The lines needed are those from the start of the records through the line holding "pinky tip: (135, 304)", each copied exactly.

**DATASET CONTENT**
- - - -

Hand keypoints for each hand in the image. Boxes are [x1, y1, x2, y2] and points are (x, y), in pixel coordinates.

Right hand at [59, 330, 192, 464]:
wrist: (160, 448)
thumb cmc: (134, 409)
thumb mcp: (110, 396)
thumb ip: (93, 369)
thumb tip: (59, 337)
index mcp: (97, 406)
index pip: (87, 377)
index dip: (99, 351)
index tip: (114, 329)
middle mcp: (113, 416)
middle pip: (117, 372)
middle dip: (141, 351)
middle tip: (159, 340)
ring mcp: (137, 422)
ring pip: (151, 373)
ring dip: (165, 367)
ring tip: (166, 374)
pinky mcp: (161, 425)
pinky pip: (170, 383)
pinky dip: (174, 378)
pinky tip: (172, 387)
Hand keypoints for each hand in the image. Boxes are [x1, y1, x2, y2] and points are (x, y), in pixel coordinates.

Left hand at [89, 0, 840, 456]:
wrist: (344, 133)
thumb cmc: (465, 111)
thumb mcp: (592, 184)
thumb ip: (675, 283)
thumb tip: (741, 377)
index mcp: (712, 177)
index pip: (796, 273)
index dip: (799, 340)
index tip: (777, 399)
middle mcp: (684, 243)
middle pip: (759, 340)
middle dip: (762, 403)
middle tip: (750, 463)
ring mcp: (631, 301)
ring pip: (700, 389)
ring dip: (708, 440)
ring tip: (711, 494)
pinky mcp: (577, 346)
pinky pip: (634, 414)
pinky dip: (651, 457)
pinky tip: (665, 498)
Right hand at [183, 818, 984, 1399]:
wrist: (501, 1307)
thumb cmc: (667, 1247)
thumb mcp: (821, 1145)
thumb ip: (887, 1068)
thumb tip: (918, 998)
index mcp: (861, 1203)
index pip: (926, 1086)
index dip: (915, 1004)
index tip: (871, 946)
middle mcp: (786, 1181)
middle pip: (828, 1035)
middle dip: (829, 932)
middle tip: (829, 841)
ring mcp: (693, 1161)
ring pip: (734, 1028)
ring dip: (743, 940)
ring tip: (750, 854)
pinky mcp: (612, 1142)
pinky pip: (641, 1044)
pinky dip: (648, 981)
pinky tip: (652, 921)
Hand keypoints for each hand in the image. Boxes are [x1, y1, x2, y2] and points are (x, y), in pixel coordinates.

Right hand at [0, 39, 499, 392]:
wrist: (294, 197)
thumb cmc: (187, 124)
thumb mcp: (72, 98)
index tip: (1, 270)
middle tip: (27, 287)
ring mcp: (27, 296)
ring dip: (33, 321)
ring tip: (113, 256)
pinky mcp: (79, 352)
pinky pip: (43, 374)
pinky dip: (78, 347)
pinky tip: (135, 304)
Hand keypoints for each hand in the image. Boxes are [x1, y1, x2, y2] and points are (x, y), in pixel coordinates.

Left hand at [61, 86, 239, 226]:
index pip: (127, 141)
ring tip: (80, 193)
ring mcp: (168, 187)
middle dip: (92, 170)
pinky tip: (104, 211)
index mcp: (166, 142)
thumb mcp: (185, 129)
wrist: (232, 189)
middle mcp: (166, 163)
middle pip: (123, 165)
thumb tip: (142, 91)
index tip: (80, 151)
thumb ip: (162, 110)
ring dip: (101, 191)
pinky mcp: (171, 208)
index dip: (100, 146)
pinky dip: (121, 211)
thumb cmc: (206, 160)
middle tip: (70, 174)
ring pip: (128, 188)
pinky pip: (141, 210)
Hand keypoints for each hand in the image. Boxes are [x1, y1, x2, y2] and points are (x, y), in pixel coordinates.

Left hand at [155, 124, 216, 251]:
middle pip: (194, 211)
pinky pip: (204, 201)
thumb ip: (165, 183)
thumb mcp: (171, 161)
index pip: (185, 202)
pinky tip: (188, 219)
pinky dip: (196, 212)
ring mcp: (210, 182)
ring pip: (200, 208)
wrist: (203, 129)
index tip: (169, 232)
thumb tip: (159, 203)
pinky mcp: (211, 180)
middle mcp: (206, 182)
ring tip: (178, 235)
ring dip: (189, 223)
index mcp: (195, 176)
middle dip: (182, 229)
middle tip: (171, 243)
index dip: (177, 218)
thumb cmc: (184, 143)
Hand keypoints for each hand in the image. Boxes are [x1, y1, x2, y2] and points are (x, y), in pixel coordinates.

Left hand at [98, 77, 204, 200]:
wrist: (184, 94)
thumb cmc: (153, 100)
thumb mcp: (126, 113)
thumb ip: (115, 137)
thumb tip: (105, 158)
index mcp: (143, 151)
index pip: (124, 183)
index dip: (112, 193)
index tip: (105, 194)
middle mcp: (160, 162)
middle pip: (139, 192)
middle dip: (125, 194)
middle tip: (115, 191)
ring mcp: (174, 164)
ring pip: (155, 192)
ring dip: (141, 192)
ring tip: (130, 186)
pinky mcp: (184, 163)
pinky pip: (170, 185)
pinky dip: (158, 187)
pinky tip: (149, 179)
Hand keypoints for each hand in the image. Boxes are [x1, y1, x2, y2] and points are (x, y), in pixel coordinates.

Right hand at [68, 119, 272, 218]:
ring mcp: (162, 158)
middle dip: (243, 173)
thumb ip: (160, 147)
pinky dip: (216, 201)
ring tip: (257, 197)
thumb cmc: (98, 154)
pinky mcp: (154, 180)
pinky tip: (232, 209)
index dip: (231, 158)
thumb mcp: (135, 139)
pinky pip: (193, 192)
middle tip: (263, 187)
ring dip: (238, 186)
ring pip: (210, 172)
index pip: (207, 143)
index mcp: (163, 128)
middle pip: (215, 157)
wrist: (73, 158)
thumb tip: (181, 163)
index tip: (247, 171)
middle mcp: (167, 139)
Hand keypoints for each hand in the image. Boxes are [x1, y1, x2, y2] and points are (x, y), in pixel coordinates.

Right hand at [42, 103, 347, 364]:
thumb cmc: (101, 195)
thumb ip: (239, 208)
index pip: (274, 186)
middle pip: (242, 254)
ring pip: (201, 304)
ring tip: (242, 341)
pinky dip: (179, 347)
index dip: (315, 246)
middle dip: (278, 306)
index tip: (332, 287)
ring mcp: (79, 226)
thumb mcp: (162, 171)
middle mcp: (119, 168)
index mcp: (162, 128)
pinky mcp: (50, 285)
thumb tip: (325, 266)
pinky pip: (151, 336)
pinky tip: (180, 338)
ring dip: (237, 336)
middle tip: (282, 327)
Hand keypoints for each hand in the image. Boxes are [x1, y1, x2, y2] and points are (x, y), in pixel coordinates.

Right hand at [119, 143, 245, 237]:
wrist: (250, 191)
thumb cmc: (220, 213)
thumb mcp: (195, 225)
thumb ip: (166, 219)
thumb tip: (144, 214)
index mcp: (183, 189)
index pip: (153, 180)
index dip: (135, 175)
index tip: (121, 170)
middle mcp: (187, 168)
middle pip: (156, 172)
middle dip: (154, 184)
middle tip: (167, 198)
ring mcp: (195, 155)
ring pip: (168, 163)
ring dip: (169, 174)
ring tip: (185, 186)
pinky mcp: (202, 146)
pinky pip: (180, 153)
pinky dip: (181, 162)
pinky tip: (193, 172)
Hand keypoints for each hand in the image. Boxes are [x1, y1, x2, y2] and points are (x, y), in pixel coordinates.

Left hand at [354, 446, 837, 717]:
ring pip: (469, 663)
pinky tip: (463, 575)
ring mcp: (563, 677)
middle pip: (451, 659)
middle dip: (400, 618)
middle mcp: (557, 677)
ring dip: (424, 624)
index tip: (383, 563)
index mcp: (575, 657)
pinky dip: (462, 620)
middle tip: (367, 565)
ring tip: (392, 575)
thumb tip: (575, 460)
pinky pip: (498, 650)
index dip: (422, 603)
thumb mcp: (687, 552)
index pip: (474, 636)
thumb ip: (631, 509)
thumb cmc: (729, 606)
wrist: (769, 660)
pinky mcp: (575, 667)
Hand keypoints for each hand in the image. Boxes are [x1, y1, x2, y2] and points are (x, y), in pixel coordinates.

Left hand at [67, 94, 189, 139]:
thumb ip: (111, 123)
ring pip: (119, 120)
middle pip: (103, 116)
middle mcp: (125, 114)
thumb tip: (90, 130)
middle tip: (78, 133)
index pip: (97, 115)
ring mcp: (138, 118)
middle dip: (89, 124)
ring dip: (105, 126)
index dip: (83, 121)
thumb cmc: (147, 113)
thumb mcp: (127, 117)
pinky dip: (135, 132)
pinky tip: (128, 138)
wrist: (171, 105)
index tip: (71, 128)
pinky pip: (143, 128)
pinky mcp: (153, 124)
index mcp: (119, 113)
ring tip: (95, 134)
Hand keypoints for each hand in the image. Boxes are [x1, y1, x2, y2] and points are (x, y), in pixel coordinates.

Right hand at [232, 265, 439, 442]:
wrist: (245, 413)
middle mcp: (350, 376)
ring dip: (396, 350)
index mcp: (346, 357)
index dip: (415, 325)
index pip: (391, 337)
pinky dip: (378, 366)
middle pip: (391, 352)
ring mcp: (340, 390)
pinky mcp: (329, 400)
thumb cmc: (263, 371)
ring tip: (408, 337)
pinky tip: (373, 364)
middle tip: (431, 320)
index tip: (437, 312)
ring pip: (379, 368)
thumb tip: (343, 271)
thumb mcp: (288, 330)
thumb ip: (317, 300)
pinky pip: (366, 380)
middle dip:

- - - -

**SOLUTION**
Hand keypoints for each hand in the image. Boxes are [x1, y1, x2, y2] and points are (x, y), in pixel coordinates.

Right hand at [59, 330, 192, 464]:
wrist: (160, 448)
thumb cmc: (134, 409)
thumb mcp: (110, 396)
thumb ip: (93, 369)
thumb tip: (59, 337)
index mcp: (97, 406)
index pip: (87, 377)
index dip: (99, 351)
index tip: (114, 329)
middle mcp: (113, 416)
middle pip: (117, 372)
middle dip: (141, 351)
middle tip: (159, 340)
ring mcp: (137, 422)
ring pip: (151, 373)
ring dip: (165, 367)
ring tip: (166, 374)
pinky mcp: (161, 425)
pinky pip: (170, 383)
pinky dip: (174, 378)
pinky tip: (172, 387)
Hand keypoints for each hand in the image. Boxes are [x1, y1, x2, y2] and points are (x, y), in pixel coordinates.

Left hand at [89, 0, 840, 456]:
wrist: (344, 133)
thumb cmc: (465, 111)
thumb mcp: (592, 184)
thumb ip: (675, 283)
thumb tip: (741, 377)
index mcp: (712, 177)
index pip: (796, 273)
index dip: (799, 340)
index tip: (777, 399)
middle mcp: (684, 243)
middle pip: (759, 340)
middle dip: (762, 403)
middle tip: (750, 463)
ring mcp: (631, 301)
ring pip: (700, 389)
ring dip: (708, 440)
ring tip: (711, 494)
pinky mcp: (577, 346)
pinky pip: (634, 414)
pinky dip: (651, 457)
pinky tip: (665, 498)
Right hand at [183, 818, 984, 1399]:
wrist: (501, 1307)
thumb cmc: (667, 1247)
thumb mcp: (821, 1145)
thumb ip: (887, 1068)
thumb tip: (918, 998)
index mcp: (861, 1203)
index pip: (926, 1086)
index dip: (915, 1004)
index tip: (871, 946)
middle mcp: (786, 1181)
middle pip: (828, 1035)
middle dip: (829, 932)
middle tip: (829, 841)
ring mcp: (693, 1161)
ring pip: (734, 1028)
ring dip: (743, 940)
ring tip: (750, 854)
pinky mcp: (612, 1142)
pinky pip: (641, 1044)
pinky dip: (648, 981)
pinky tip: (652, 921)
Hand keypoints for each hand in the image. Boxes are [x1, y1, x2, y2] and points are (x, y), in pixel coordinates.

Right hand at [0, 39, 499, 392]:
wrist: (294, 197)
thumb cmc: (187, 124)
thumb mcp: (72, 98)
index tip: (1, 270)
middle tip: (27, 287)
ring mcp: (27, 296)
ring dip: (33, 321)
ring tip: (113, 256)
pinky mcp: (79, 352)
pinky pip: (43, 374)
pinky dip: (78, 347)
pinky tip: (135, 304)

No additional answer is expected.